[Page-level text extractions]
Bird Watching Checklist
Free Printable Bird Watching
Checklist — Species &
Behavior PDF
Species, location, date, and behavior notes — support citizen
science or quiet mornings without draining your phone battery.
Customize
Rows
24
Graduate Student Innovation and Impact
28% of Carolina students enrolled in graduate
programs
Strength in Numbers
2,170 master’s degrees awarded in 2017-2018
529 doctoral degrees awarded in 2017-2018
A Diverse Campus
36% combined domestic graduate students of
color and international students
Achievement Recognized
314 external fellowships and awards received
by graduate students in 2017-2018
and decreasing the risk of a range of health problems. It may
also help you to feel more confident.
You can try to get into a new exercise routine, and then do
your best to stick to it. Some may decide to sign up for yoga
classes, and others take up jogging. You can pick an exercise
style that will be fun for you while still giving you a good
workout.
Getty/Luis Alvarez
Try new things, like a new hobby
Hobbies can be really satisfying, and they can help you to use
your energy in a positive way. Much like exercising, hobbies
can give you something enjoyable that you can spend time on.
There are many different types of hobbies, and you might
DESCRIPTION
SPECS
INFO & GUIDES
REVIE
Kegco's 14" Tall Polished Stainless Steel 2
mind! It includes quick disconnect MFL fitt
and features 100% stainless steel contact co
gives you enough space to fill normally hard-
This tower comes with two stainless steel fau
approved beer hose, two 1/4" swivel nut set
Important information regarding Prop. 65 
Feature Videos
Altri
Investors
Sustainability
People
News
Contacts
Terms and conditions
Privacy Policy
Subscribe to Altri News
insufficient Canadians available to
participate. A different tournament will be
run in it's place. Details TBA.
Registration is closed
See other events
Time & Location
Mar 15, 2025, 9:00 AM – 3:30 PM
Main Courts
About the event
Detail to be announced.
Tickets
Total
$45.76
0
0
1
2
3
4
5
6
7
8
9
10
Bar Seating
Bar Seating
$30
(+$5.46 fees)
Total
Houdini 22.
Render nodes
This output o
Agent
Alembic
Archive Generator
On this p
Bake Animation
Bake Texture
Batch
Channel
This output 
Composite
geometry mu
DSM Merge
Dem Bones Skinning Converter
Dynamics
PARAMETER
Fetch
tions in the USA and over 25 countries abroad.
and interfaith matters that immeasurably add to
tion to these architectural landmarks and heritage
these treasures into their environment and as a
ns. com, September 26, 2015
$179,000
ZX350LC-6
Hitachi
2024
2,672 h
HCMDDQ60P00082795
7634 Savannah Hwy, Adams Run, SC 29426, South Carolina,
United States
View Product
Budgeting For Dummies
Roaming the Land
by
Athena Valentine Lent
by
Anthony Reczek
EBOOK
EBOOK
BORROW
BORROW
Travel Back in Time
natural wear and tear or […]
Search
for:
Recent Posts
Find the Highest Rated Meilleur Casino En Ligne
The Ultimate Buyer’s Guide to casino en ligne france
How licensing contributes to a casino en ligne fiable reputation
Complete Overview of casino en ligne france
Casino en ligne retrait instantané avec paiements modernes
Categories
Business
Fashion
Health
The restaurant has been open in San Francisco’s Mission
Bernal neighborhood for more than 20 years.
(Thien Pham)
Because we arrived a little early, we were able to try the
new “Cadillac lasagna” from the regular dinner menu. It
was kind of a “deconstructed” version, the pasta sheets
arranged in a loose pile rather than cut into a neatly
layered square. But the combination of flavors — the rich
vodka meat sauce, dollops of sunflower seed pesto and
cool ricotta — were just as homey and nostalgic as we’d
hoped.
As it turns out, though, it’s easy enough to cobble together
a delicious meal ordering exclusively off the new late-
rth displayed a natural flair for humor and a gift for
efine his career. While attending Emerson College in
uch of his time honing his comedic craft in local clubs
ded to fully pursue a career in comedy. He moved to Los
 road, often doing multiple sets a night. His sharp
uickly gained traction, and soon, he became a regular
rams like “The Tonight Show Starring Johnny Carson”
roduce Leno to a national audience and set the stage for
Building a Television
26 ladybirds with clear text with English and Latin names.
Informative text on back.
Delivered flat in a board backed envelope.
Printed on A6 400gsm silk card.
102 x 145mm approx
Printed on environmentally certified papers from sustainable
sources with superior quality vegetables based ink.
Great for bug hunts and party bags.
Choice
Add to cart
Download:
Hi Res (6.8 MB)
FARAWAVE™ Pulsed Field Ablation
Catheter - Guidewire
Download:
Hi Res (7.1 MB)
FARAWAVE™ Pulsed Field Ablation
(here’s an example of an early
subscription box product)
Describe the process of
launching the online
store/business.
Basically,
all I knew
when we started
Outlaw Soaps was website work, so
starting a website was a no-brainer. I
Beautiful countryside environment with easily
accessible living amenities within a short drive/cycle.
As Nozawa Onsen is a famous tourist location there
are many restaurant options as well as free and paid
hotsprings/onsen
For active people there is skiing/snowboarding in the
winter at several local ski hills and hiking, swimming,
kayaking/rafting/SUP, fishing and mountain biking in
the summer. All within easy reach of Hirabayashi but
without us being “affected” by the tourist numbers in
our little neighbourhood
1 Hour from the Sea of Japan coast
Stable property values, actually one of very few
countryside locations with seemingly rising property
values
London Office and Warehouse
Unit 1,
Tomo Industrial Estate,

# Your assignment:
All lines above that contain the word "students" are to be copied.

# Exercise solution:
28% of Carolina students enrolled in graduate
36% combined domestic graduate students of
color and international students
by graduate students in 2017-2018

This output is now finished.